The proof that Jesus used wine as fermented when he instituted the Lord’s Supper is derived from the Old Testament Scriptures. We must first of all take notice here of the words contained in the Old Testament Bible for wine.
1) yayin (from an unused root meaning to bubble, hiss, foam) wine as fermented.
2) cherem (from the root chamar to rise, ferment) wine as fermented.
3) tiyrowsh must or fresh grape juice as just squeezed out, new wine.
It is significant that in every case the word employed for designating the wine that was used in connection with the offerings is yayin—wine as fermented—and not tiyrowsh—fresh juice just squeezed out. Ex. 29:40: “Now this is what thou shalt offer upon the altar; two lambs and the fourth part of a hin of wine—yayin . .” Lev. 23.12, 13: “And ye shall offer that day when ye wave the sheaf, an he , lamb . . . and the drink offering thereof shall be of wine—yayin.” Nu. 15:4,5: “Then shall he that offereth his offering unto the Lord bring a meat offering . . . and the forth part of a hin of wine—yayin.”
As the bread and wine of holy communion symbolizes the body and blood of Christ, so those animal sacrifices and the wine—yayin—associated with these offerings typified the body and the blood of Christ.

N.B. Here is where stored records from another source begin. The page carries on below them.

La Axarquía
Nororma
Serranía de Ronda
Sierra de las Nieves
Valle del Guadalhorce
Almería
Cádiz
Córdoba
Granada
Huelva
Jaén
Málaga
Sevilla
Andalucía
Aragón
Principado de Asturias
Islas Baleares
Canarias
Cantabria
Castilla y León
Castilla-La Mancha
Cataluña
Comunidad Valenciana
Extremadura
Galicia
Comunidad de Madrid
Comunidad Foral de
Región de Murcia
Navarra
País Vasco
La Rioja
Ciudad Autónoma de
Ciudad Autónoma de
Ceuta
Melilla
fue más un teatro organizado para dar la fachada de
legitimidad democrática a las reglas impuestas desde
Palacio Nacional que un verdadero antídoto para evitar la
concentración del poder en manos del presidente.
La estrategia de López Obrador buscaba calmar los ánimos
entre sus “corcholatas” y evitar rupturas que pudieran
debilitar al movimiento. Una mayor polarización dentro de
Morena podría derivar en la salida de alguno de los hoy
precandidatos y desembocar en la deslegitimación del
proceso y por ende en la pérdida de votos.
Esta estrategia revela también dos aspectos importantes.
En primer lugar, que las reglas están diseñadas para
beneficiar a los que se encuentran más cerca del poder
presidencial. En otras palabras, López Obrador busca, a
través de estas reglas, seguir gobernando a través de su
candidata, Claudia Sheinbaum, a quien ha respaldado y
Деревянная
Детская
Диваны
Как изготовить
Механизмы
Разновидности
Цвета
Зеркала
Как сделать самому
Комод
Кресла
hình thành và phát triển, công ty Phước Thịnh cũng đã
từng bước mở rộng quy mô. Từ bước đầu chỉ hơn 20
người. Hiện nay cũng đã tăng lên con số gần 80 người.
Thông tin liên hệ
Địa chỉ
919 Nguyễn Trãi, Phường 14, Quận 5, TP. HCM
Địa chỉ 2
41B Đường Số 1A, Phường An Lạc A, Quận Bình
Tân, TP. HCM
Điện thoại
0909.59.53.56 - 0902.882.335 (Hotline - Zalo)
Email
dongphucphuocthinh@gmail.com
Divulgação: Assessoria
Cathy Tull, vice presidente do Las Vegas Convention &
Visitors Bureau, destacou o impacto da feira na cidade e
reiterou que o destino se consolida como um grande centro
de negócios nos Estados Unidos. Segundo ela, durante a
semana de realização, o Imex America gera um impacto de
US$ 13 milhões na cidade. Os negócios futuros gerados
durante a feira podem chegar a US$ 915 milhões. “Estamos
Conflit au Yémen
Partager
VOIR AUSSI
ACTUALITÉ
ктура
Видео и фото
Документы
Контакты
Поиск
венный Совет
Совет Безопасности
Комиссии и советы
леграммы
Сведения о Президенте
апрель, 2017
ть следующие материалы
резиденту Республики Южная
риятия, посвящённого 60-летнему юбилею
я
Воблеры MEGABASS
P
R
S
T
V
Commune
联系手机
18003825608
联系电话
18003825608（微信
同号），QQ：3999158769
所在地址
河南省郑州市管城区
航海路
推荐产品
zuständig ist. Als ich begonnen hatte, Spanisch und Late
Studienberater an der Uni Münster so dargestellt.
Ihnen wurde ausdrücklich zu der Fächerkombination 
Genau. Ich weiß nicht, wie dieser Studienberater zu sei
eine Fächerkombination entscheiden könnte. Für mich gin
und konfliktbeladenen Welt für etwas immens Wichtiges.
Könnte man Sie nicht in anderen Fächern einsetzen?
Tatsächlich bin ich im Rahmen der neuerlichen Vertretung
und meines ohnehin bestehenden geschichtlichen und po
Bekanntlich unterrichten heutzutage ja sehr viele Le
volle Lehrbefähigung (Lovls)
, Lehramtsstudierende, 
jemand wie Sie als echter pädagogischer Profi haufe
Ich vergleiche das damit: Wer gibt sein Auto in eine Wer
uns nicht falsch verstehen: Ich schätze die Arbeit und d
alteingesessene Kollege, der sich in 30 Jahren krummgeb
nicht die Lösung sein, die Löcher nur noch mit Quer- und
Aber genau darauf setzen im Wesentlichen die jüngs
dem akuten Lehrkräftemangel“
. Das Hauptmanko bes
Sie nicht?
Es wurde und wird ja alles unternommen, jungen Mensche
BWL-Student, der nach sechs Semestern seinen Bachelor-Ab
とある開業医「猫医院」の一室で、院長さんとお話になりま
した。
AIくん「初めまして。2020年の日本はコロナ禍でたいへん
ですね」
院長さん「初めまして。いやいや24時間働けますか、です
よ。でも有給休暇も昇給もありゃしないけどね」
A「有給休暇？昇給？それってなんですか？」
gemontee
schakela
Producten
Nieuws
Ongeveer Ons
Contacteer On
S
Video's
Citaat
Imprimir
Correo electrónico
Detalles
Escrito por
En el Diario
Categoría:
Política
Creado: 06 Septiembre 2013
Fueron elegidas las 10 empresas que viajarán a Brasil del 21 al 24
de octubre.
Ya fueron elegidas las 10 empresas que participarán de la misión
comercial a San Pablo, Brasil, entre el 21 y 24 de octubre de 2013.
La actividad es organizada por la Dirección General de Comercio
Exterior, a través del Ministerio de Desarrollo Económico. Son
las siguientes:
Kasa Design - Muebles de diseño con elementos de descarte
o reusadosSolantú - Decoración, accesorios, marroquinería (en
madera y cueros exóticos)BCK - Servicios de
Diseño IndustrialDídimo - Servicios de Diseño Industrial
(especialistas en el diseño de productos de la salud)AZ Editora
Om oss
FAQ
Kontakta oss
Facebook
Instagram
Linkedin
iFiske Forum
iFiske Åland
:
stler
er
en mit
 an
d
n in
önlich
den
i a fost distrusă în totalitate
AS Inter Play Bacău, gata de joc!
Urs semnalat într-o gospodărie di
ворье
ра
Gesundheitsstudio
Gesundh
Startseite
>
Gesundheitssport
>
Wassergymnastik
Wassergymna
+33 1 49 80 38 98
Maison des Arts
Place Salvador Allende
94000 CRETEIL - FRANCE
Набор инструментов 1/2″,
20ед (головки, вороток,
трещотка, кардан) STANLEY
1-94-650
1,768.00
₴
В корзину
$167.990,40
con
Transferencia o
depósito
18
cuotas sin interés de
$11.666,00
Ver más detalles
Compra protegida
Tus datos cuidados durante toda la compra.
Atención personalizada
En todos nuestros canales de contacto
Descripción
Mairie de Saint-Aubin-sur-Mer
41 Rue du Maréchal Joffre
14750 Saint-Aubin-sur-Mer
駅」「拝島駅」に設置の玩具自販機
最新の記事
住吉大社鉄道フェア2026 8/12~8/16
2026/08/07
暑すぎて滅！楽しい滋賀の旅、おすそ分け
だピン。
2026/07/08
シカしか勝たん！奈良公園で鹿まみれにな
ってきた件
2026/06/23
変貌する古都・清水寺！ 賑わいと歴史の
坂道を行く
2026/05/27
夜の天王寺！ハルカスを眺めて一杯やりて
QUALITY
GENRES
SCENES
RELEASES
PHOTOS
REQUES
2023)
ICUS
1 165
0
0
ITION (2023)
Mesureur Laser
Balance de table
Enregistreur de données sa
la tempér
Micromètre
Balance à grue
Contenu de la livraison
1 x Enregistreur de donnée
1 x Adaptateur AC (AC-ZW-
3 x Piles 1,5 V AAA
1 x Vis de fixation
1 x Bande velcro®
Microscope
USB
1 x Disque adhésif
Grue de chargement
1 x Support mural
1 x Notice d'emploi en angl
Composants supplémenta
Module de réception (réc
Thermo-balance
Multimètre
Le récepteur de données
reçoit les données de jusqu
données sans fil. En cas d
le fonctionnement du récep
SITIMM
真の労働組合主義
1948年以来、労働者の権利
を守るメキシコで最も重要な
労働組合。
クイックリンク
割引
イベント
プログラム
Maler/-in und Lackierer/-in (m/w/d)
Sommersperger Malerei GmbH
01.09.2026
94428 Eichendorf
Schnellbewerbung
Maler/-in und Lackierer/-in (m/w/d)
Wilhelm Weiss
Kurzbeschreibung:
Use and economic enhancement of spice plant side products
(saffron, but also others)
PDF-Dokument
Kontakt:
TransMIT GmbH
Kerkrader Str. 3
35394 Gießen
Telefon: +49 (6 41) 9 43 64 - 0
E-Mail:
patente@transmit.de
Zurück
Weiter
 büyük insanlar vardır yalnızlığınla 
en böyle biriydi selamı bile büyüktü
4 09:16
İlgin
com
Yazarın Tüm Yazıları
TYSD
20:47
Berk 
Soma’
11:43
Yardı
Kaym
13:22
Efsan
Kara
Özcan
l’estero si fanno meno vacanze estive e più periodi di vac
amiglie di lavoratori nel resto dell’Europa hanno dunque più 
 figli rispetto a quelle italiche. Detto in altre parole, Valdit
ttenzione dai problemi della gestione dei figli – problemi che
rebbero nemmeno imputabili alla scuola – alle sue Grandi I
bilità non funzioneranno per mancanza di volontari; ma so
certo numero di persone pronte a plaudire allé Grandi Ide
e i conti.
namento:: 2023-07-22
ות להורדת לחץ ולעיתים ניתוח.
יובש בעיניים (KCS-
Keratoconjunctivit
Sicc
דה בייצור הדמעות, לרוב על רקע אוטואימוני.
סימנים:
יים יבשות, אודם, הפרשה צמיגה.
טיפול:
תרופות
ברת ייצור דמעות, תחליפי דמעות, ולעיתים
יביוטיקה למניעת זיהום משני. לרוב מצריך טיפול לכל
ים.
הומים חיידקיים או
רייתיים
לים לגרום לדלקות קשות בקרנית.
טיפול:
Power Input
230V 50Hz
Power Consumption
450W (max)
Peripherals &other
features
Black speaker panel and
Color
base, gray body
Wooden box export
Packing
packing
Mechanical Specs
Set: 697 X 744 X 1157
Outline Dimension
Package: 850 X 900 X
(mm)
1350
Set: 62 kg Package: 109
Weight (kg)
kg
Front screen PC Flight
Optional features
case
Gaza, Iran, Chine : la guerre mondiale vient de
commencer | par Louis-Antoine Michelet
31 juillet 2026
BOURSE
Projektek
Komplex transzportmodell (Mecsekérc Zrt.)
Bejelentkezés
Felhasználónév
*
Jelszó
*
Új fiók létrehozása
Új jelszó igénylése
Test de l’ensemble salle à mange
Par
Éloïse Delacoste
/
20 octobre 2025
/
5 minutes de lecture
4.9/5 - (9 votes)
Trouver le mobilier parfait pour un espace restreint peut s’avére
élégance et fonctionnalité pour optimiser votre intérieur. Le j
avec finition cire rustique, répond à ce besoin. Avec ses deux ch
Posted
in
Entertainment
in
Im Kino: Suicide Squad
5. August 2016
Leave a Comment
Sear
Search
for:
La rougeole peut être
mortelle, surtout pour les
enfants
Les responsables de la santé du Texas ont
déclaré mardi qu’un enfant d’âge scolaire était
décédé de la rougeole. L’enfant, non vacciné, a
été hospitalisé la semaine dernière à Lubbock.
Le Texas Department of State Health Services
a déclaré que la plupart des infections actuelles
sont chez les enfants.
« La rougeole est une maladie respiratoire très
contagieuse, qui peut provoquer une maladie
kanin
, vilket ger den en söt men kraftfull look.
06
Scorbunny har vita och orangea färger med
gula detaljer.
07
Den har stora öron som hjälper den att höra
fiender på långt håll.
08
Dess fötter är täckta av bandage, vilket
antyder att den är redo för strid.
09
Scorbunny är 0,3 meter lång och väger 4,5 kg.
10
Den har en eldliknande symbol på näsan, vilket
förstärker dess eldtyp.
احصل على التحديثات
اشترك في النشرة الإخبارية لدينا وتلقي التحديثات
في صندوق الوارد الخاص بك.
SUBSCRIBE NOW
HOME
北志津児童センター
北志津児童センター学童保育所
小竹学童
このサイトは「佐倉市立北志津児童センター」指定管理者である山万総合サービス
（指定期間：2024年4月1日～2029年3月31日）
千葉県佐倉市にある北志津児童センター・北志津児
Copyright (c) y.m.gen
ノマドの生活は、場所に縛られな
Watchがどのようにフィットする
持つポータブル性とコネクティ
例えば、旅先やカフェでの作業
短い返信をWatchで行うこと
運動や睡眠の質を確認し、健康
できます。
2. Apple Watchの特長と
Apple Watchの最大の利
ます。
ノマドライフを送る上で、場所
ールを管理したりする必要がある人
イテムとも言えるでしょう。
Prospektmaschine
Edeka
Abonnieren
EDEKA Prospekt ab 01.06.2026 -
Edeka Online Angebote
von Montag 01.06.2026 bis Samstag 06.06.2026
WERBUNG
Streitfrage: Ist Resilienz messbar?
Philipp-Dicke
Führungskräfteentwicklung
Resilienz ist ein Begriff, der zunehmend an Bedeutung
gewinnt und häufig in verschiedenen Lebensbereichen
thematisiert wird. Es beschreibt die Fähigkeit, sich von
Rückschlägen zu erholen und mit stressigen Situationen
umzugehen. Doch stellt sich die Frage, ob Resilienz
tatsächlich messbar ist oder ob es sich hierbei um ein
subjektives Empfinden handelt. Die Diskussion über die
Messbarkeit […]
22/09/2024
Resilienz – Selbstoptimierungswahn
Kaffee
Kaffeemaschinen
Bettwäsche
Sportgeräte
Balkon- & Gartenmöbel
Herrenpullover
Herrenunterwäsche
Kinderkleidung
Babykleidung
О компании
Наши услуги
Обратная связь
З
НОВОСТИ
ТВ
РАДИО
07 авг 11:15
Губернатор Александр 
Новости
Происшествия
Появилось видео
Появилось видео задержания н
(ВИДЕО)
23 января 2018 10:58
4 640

And this wine was yayin—wine as fermented. This to my mind proves that Jesus used yayin—wine as fermented—when He instituted the Lord’s Supper.
There is a definite reason why the wine of holy communion should be wine as fermented. The symbolism of this sacrament so requires. As the wine proper gladdens the heart of man (Ps. 104:15), so Christ is the joy and heavenly gladness of His people who believe in God through Him.
We need not be prejudiced against wine—yayin—anymore than against bread and oil. The one as well as the other is a good gift of God to His people that He meant them to have and to use with proper moderation. Ps. 104:14, 15: “He causeth the grass to grow for the cattle, and herb for the service of man: that he may bring forth food out of the earth; and wine—yayin and not tiyrowsh—that maketh glad the heart of man, and oil to make his face shine, and bread which strengtheneth man’s heart.” According to the terminology in use in Scriptures, strictly unfermented grape juice is not wine.
A final remark:
As we have now seen, the Scriptures use several words for wine. A study of these words in the connections in which they appear make it reasonably clear that strictly unfermented juice of grapes was not in use among the people of Israel. For even the tiyrowsh and the gleukos “fresh juice of grapes as just squeezed out,” “new wine” was already to a degree intoxicant as appears from the remark of the mockers to the effect that the apostles were full of new wine.